Does anyone use one of those speaker bars for simulated surround sound?

I had the idea that I would like to put one under my TV that would allow me to listen to music and have it sound good, without having several speakers cluttering the room (WAF). Also, the speaker bars that have the wireless subwoofer look intriguing as I could put the subwoofer in the corner and not worry about routing a wire for it.


----------



## Andre (Feb 15, 2010)

I have heard them they can sound pretty decent. The key is the interface. Check your TV manual find out which if any of its audio output put out 5.1 dolby. If you just want nice sound with decent base the powered Audioengine 2 speakers are very nice but you would just get stereo


----------



## cavchameleon (Jan 7, 2008)

We use the Zvox speaker bar in our dining room to keep it clean. It has all speakers on board, including the sub so there is no extra box. They have both analog and digital inputs (required for 5.1 sound - simulated that is).

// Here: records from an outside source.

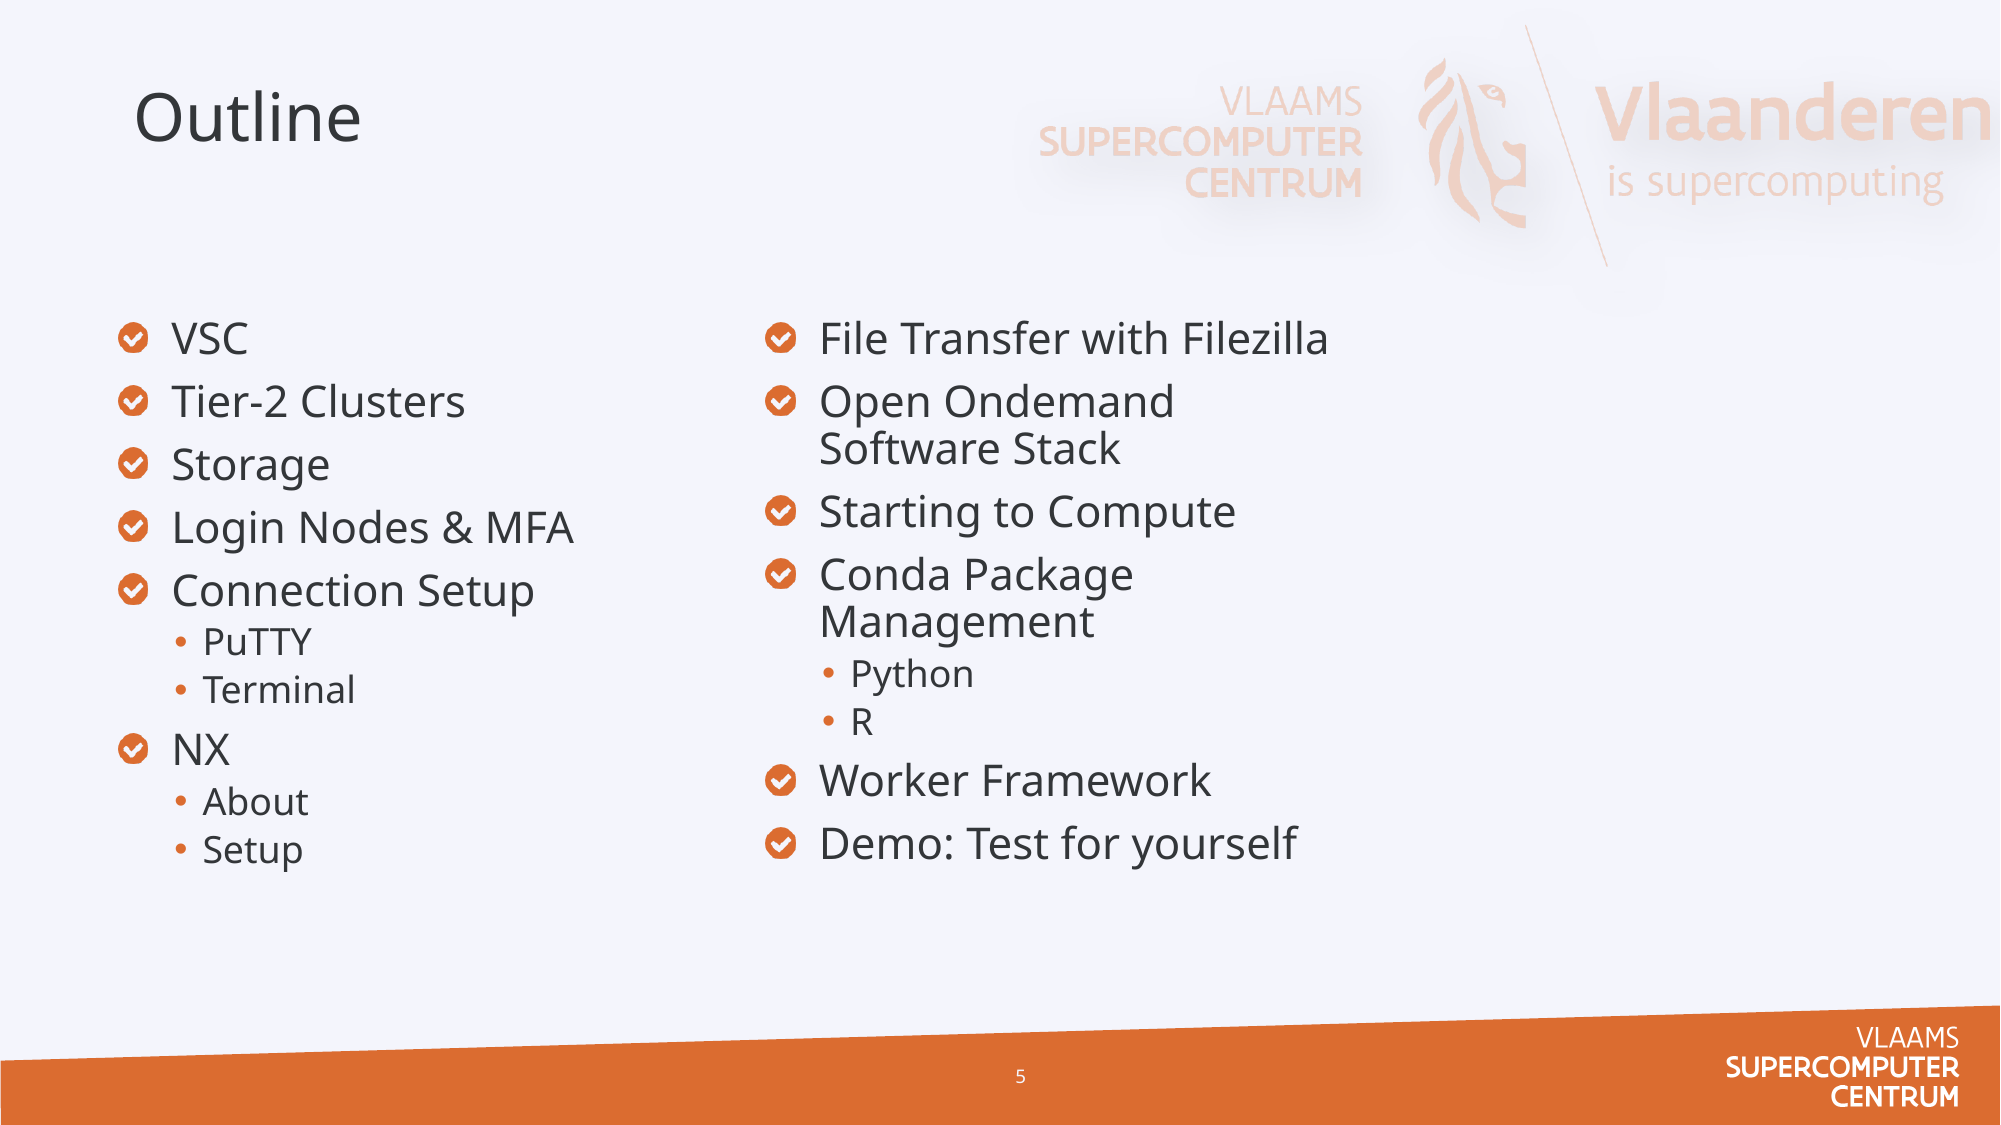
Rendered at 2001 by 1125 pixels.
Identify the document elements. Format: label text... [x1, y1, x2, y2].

text_box Outline [118, 54, 973, 185]
picture [765, 827, 796, 859]
slide_number 5 [958, 1047, 1042, 1108]
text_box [973, 0, 2000, 292]
picture [765, 495, 796, 526]
picture [118, 573, 148, 605]
picture [118, 322, 148, 353]
picture [765, 558, 796, 589]
picture [765, 322, 796, 353]
picture [118, 510, 148, 542]
picture [1725, 1021, 1960, 1117]
list VSC Tier-2 Clusters Storage Login Nodes & MFA Connection Setup PuTTY Terminal NX About Setup File Transfer with Filezilla Open Ondemand Software Stack Starting to Compute Conda Package Management Python R Worker Framework Demo: Test for yourself [118, 316, 1414, 908]
picture [765, 764, 796, 796]
picture [118, 447, 148, 479]
picture [118, 385, 148, 416]
picture [765, 385, 796, 416]
picture [118, 733, 148, 764]
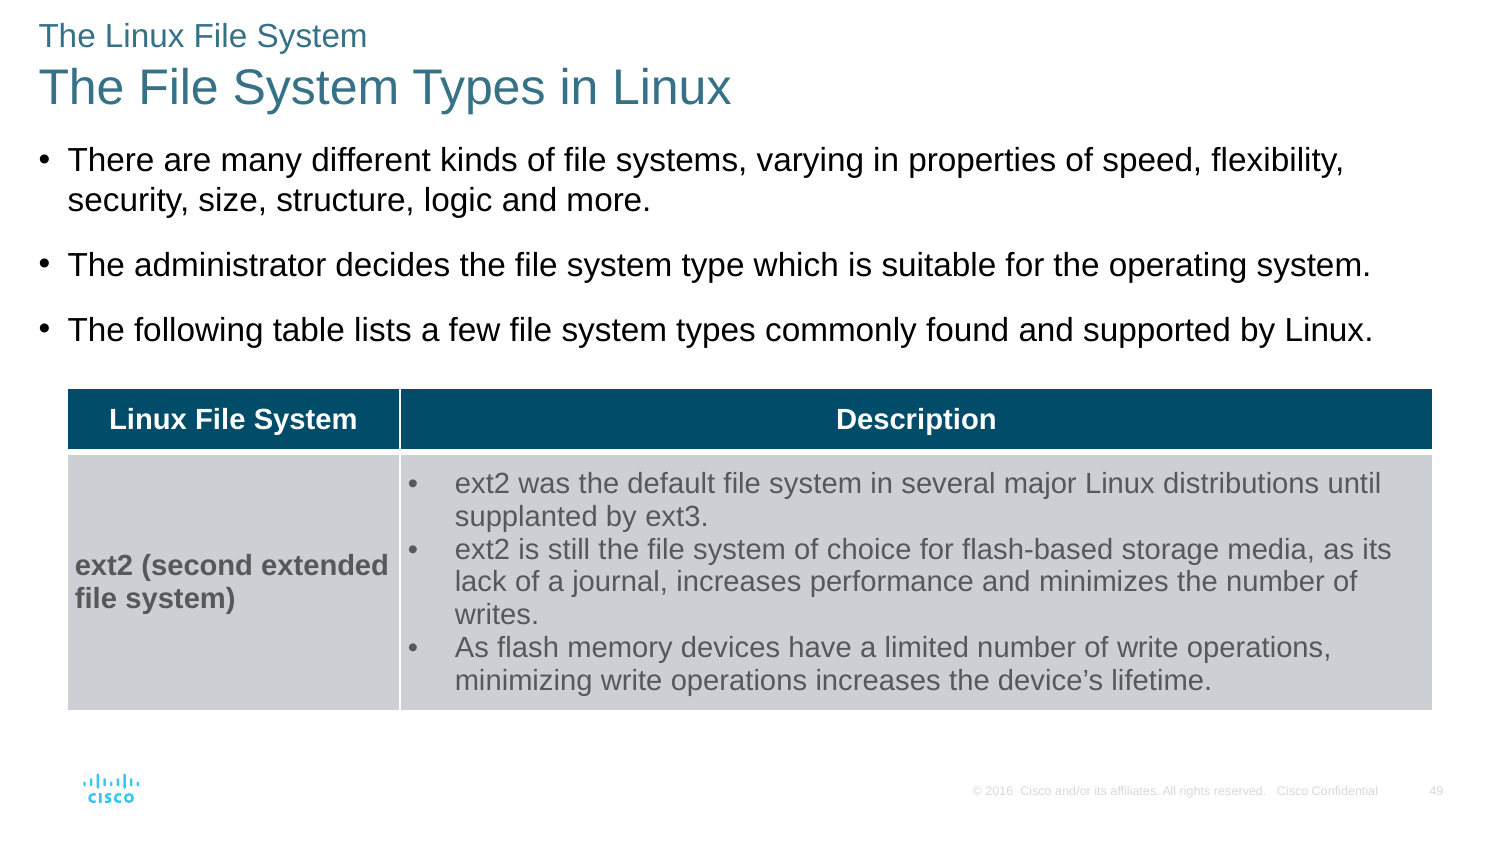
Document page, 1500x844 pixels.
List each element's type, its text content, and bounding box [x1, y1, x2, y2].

table_header Description [401, 389, 1432, 449]
table_cell ext2 was the default file system in several major Linux distributions until supplanted by ext3. ext2 is still the file system of choice for flash-based storage media, as its lack of a journal, increases performance and minimizes the number of writes. As flash memory devices have a limited number of write operations, minimizing write operations increases the device’s lifetime. [401, 455, 1432, 710]
text_box The Linux File System The File System Types in Linux [23, 2, 1500, 127]
table_header Linux File System [68, 389, 399, 449]
table_cell ext2 (second extended file system) [68, 455, 399, 710]
list There are many different kinds of file systems, varying in properties of speed, flexibility, security, size, structure, logic and more. The administrator decides the file system type which is suitable for the operating system. The following table lists a few file system types commonly found and supported by Linux. [23, 131, 1476, 369]
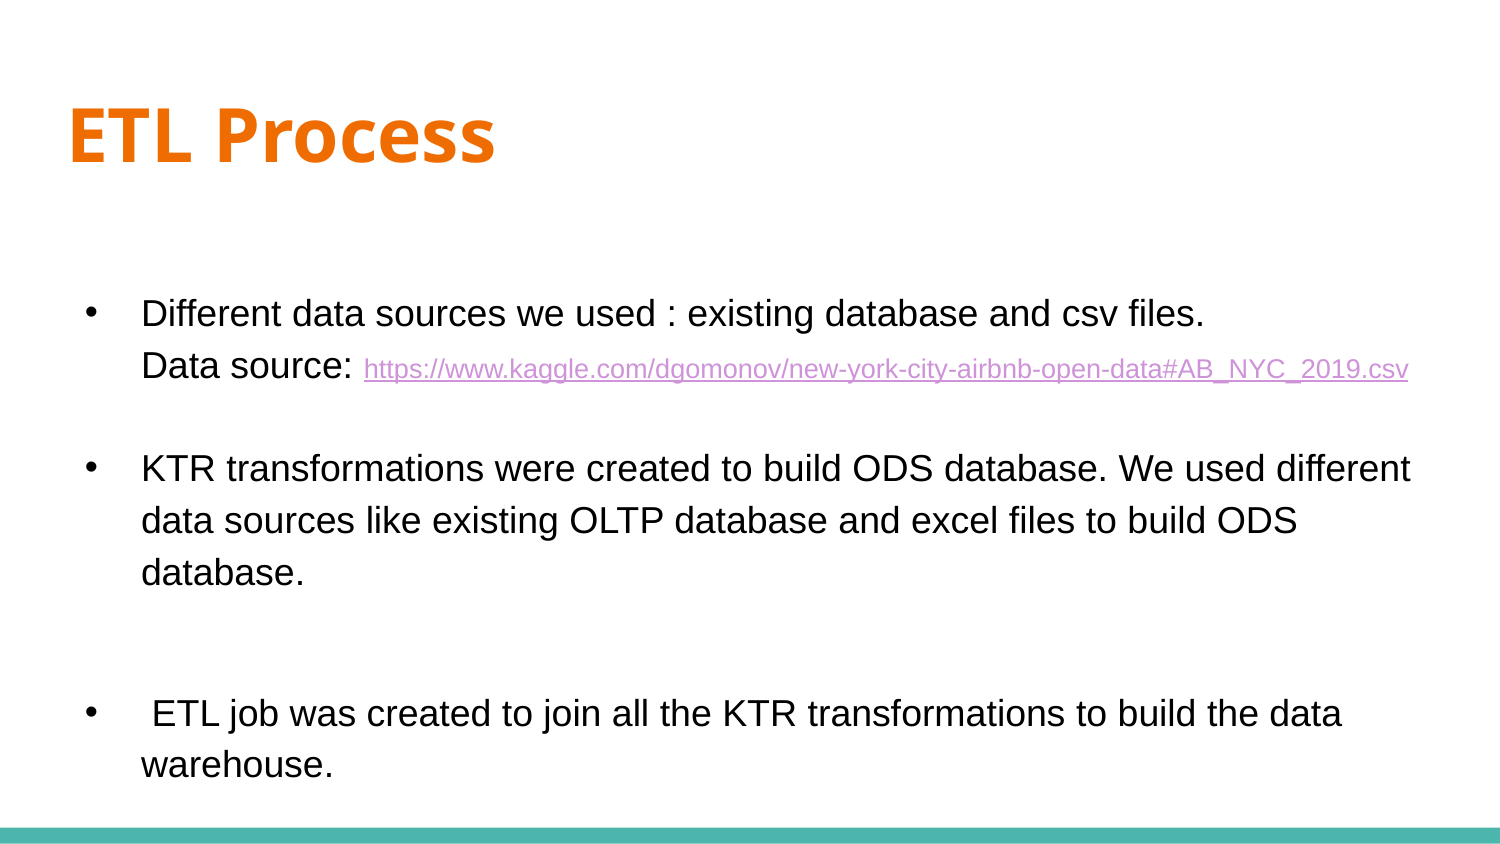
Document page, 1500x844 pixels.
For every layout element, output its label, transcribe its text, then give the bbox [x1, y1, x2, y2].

title ETL Process [51, 72, 1449, 189]
list Different data sources we used : existing database and csv files. Data source: https://www.kaggle.com/dgomonov/new-york-city-airbnb-open-data#AB_NYC_2019.csv KTR transformations were created to build ODS database. We used different data sources like existing OLTP database and excel files to build ODS database. ETL job was created to join all the KTR transformations to build the data warehouse. [51, 189, 1449, 731]
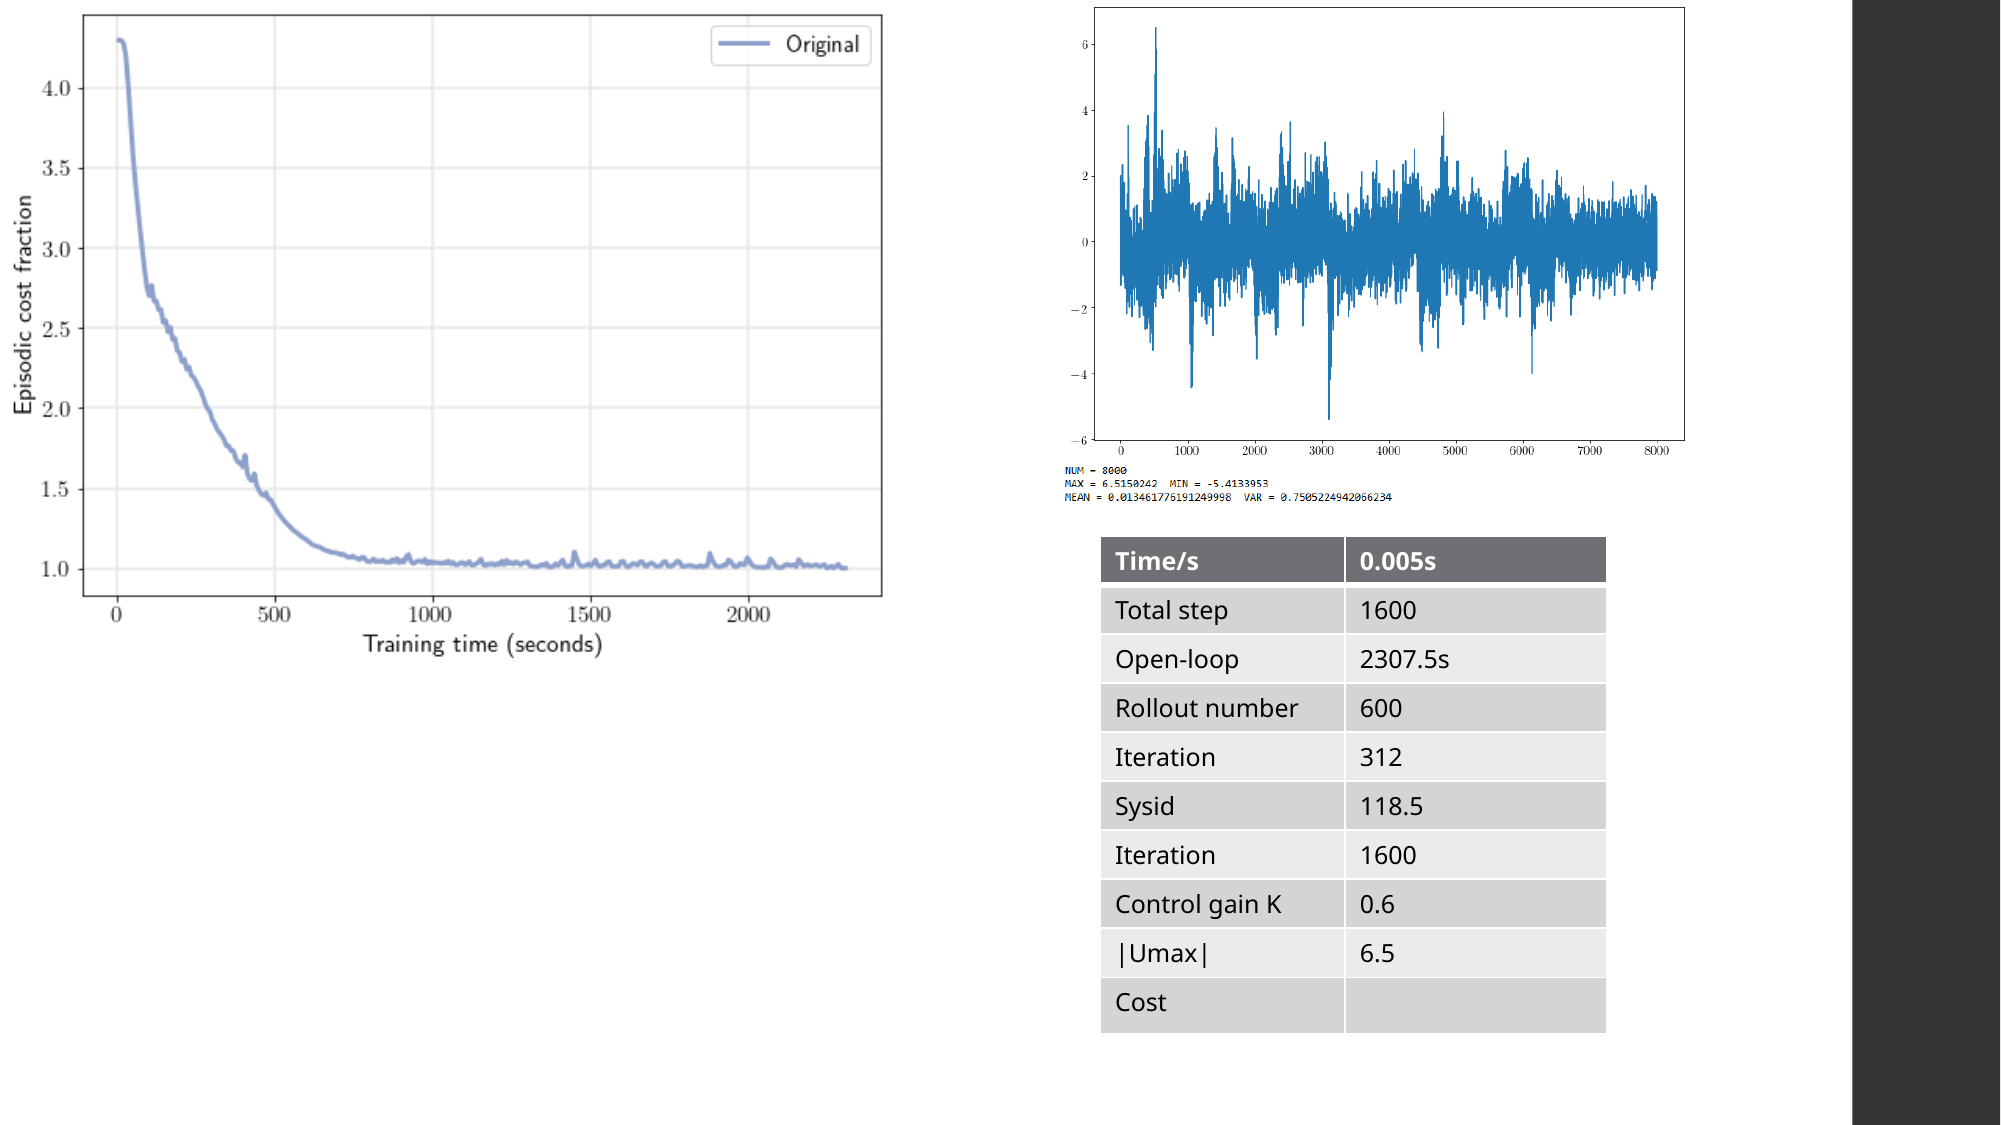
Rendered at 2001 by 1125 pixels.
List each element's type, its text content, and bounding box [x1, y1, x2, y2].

table_cell Sysid [1101, 782, 1344, 829]
table_cell 2307.5s [1346, 635, 1606, 682]
table_cell Total step [1101, 588, 1344, 633]
picture [0, 0, 901, 663]
table_cell Control gain K [1101, 880, 1344, 927]
picture [1061, 0, 1688, 509]
table_cell 312 [1346, 733, 1606, 780]
table_cell Iteration [1101, 831, 1344, 878]
table_cell Cost [1101, 978, 1344, 1033]
table_cell |Umax| [1101, 929, 1344, 977]
table_cell Rollout number [1101, 684, 1344, 731]
table_cell 600 [1346, 684, 1606, 731]
table_header Time/s [1101, 537, 1344, 582]
table_cell 1600 [1346, 588, 1606, 633]
table_cell 118.5 [1346, 782, 1606, 829]
table_cell [1346, 978, 1606, 1033]
table_cell Open-loop [1101, 635, 1344, 682]
table_cell Iteration [1101, 733, 1344, 780]
table_header 0.005s [1346, 537, 1606, 582]
table_cell 1600 [1346, 831, 1606, 878]
table_cell 6.5 [1346, 929, 1606, 977]
table_cell 0.6 [1346, 880, 1606, 927]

Pretty decent sound and you can program you display remote to operate it.

http://www.zvoxaudio.com/

I like it because you can use them simply as a display riser without much fuss in placement.


----------



## pddufrene (Mar 14, 2013)

A buddy of mine just picked up one of Vizio's new soundbars with the wireless sub, and surrounds. Believe it or not it actually sounds amazing, I was shocked! When I think of Vizio I think cheap tvs, not good quality soundbars. But go figure.


----------



## flamingeye (Apr 2, 2008)

I have the Aperion SLIMstage 30 signature series 5.1 soundbar by soundmatters in the main bed room (15' x 20' x 9.5 ) WxLxH you can connect a sub but not wireless . I don't have a sub but it has pretty good bass with out it but still a sub would be best , I really like it it has clean clear sound and though the simulated surround is a bit lacking it's still better then stereo it's just not quit surround but it does give you connections to add rear speakers too which is cool it has headphone and ipod inputs it also has a ton of adjustments and a 10 band eq to tailor the sound to your room and plenty of power to fill my bed room with sound . I'm quit impressed with this little soundbar .


----------



## eecyclone (Jun 24, 2013)

Thanks for the suggestions everyone. I think I am more interested in the speaker for listening to music than simulated surround as the room it is going in is open to the kitchen, foyer, and living room.


----------